We should keep it that way. Vote NO on the Public Question. Our Legislature had that kind of power once, and bankrupted the state.
Update
3 days ago
6 comments:
After reading the ballotpedia entry I'm not so sure. I think I like everything else that it adds to the constitution. There's nothing in the constitution currently that prevents them from passing an unbalanced budget, and then "to meet casual deficits in the revenue;" looks like an escape clause to me to allow them to borrow money to cover the difference after the fact.
They cannot deliberately put themselves in debt. "Casual" is generally read in this context as "small and unforeseen." This change would be a huge mistake.

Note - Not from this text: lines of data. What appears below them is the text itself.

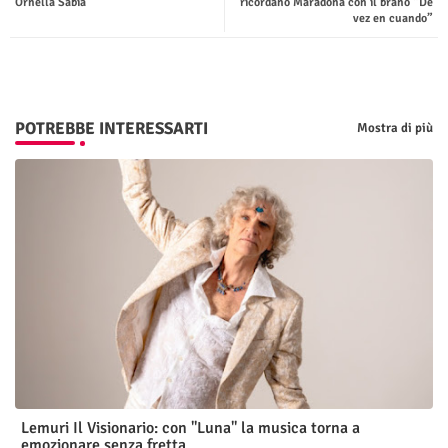
Ornella Sabia
ricordano Maradona con il brano “De
vez en cuando”
p
POTREBBE INTERESSARTI
Mostra di più
Lemuri Il Visionario: con "Luna" la musica torna a
emozionare senza fretta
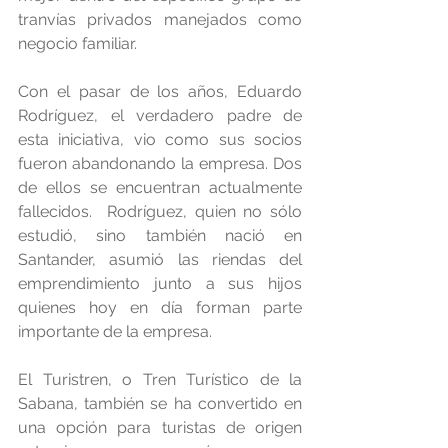
tranvías privados manejados como 
negocio familiar.
Con el pasar de los años, Eduardo 
Rodríguez, el verdadero padre de 
esta iniciativa, vio como sus socios 
fueron abandonando la empresa. Dos 
de ellos se encuentran actualmente 
fallecidos.  Rodríguez, quien no sólo 
estudió, sino también nació en 
Santander, asumió las riendas del 
emprendimiento junto a sus hijos 
quienes hoy en día forman parte 
importante de la empresa.
El Turistren, o Tren Turístico de la 
Sabana, también se ha convertido en 
una opción para turistas de origen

Saw a great political sign on someone's front lawn in Portland the other day: "VOTE NO" was all it said.
I can get behind vote no
Govt big and small is too big by half
My usual attitude to these things is that someone is trying to slip something past the voters. Florida has a passel of grab bag amendments this time. The only one I intend to vote yes on is the one restoring voting rights to felons who have served their term. The current system amounts to whether the governor thinks you have a nice face, result being that few get their rights restored.
There is also one that claims to limit lobbying by former public officials. I have to look into that and see who actually benefits.
I said yesterday that I habitually vote NO on all Public Questions. There is little wrong with the Indiana Constitution as written. Bobbi has already pointed out that the party currently in power has supermajorities in both legislative houses and is likely up to some chicanery.
Public Questions rarely appear unless someone stands to benefit, and it’s usually not the public. Just Vote No.